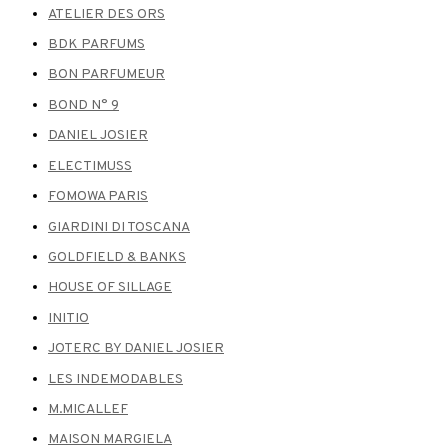
ATELIER DES ORS
BDK PARFUMS
BON PARFUMEUR
BOND N° 9
DANIEL JOSIER
ELECTIMUSS
FOMOWA PARIS
GIARDINI DI TOSCANA
GOLDFIELD & BANKS
HOUSE OF SILLAGE
INITIO
JOTERC BY DANIEL JOSIER
LES INDEMODABLES
M.MICALLEF
MAISON MARGIELA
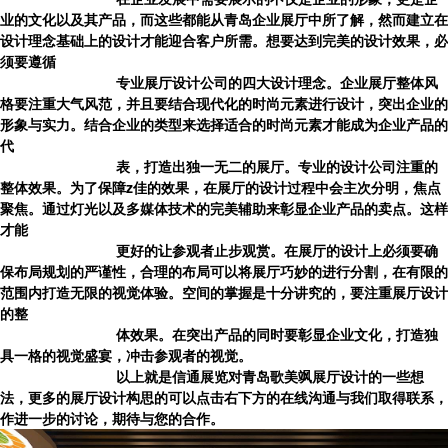
业的文化以及其产品，而这些都能从
青岛企业展厅
中所了解，然而建立在
设计理念基础上的设计才能迎合客户所需。想要达到完美的设计效果，必
须要遵循
专业展厅设计公司的四大设计理念。企业展厅整体风
格要注重大气风范，并且要结合现代化的时尚元素进行设计，突出企业的
形象与实力。结合企业的类型来选择适合的时尚元素才能成为企业产品的
代
表，打造出独一无二的展厅。专业的设计公司注重的
整体效果。为了保障z佳的效果，在展厅的设计过程中会主次分明，焦点
聚焦。通过灯光以及多媒体技术的完美辅助来彰显企业产品的卖点。这样
才能
更好的让参观者止步观赏。在展厅的设计上必须要确
保布局规划的严谨性，合理的布局可以将展厅巧妙的进行分割，在有限的
范围内打造无限的视觉体验。空间的掌握是十分讲究的，要注重展厅设计
的整
体效果。在突出产品的同时要彰显企业文化，打造独
具一格的视觉盛宴，冲击参观者的视觉。
以上就是信通展览对青岛
歌美飒展厅设计
的一些想
法，更多的展厅设计构思的可以点击右下方的在线沟通与我们取得联系，
作进一步的讨论，期待与您的合作。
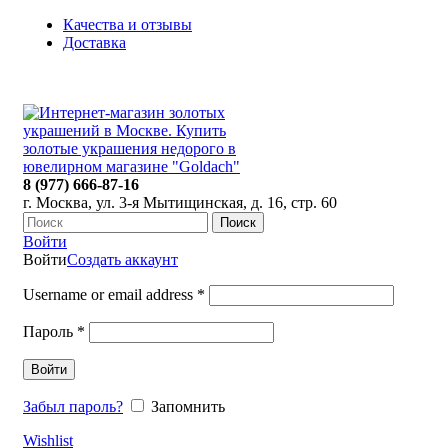
Качества и отзывы
Доставка
ПН-ПТ: 9:00-20:00
|
СБ-ВС: 9:00-18:00
Время самовывоза необходимо согласовывать
8 (977) 666-87-16
г. Москва, ул. 3-я Мытищинская, д. 16, стр. 60
Поиск
Войти
Войти
Создать аккаунт
Username or email address
*
Пароль
*
Войти
Забыл пароль?
Запомнить
Wishlist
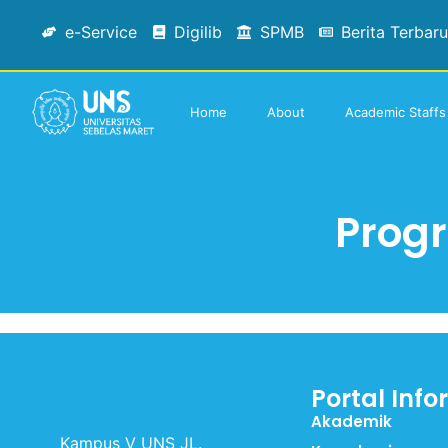
e-Service
Digilib
SPMB
Berita Terbaru
Home
About
Academic Staffs
Prog
Portal Info
Akademik
Kampus V UNS JL.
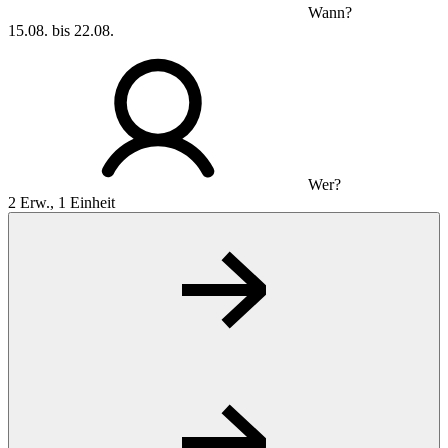
Wann?
15.08. bis 22.08.
Wer?
2 Erw., 1 Einheit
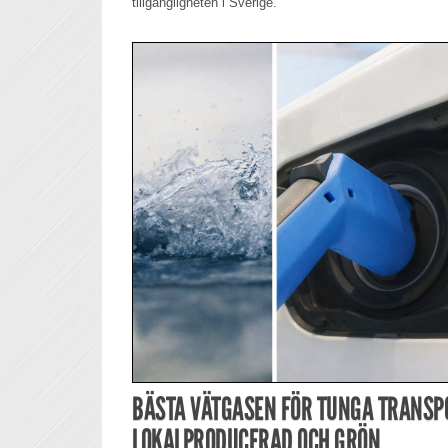
tillgängligheten i Sverige.
BÄSTA VÄTGASEN FÖR TUNGA TRANSP
LOKALPRODUCERAD OCH GRÖN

========

▶ [Task to complete]
Skip the images and write out the rest of the listing exactly.

▶ [Answer]
ATELIER DES ORS
BDK PARFUMS
BON PARFUMEUR
BOND N° 9
DANIEL JOSIER
ELECTIMUSS
FOMOWA PARIS
GIARDINI DI TOSCANA
GOLDFIELD & BANKS
HOUSE OF SILLAGE
INITIO
JOTERC BY DANIEL JOSIER
LES INDEMODABLES
M.MICALLEF
MAISON MARGIELA
业的文化以及其产品，而这些都能从
青岛企业展厅
中所了解，然而建立在
设计理念基础上的设计才能迎合客户所需。想要达到完美的设计效果，必
须要遵循
专业展厅设计公司的四大设计理念。企业展厅整体风
格要注重大气风范，并且要结合现代化的时尚元素进行设计，突出企业的
形象与实力。结合企业的类型来选择适合的时尚元素才能成为企业产品的
代
表，打造出独一无二的展厅。专业的设计公司注重的
整体效果。为了保障z佳的效果，在展厅的设计过程中会主次分明，焦点
聚焦。通过灯光以及多媒体技术的完美辅助来彰显企业产品的卖点。这样
才能
更好的让参观者止步观赏。在展厅的设计上必须要确
保布局规划的严谨性，合理的布局可以将展厅巧妙的进行分割，在有限的
范围内打造无限的视觉体验。空间的掌握是十分讲究的，要注重展厅设计
的整
体效果。在突出产品的同时要彰显企业文化，打造独
具一格的视觉盛宴，冲击参观者的视觉。
以上就是信通展览对青岛
歌美飒展厅设计
的一些想
法，更多的展厅设计构思的可以点击右下方的在线沟通与我们取得联系，
作进一步的讨论，期待与您的合作。
Качества и отзывы
Доставка
ПН-ПТ: 9:00-20:00
|
СБ-ВС: 9:00-18:00
Время самовывоза необходимо согласовывать
8 (977) 666-87-16
г. Москва, ул. 3-я Мытищинская, д. 16, стр. 60
Поиск
Войти
Войти
Создать аккаунт
Username or email address
*
Пароль
*
Войти
Забыл пароль?
Запомнить
Wishlist
e-Service
Digilib
SPMB
Berita Terbaru
Home
About
Academic Staffs
Prog
Portal Info
Akademik
Kampus V UNS JL.
Wann?
15.08. bis 22.08.
Wer?
2 Erw., 1 Einheit
tillgängligheten i Sverige.
BÄSTA VÄTGASEN FÖR TUNGA TRANSP
LOKALPRODUCERAD OCH GRÖN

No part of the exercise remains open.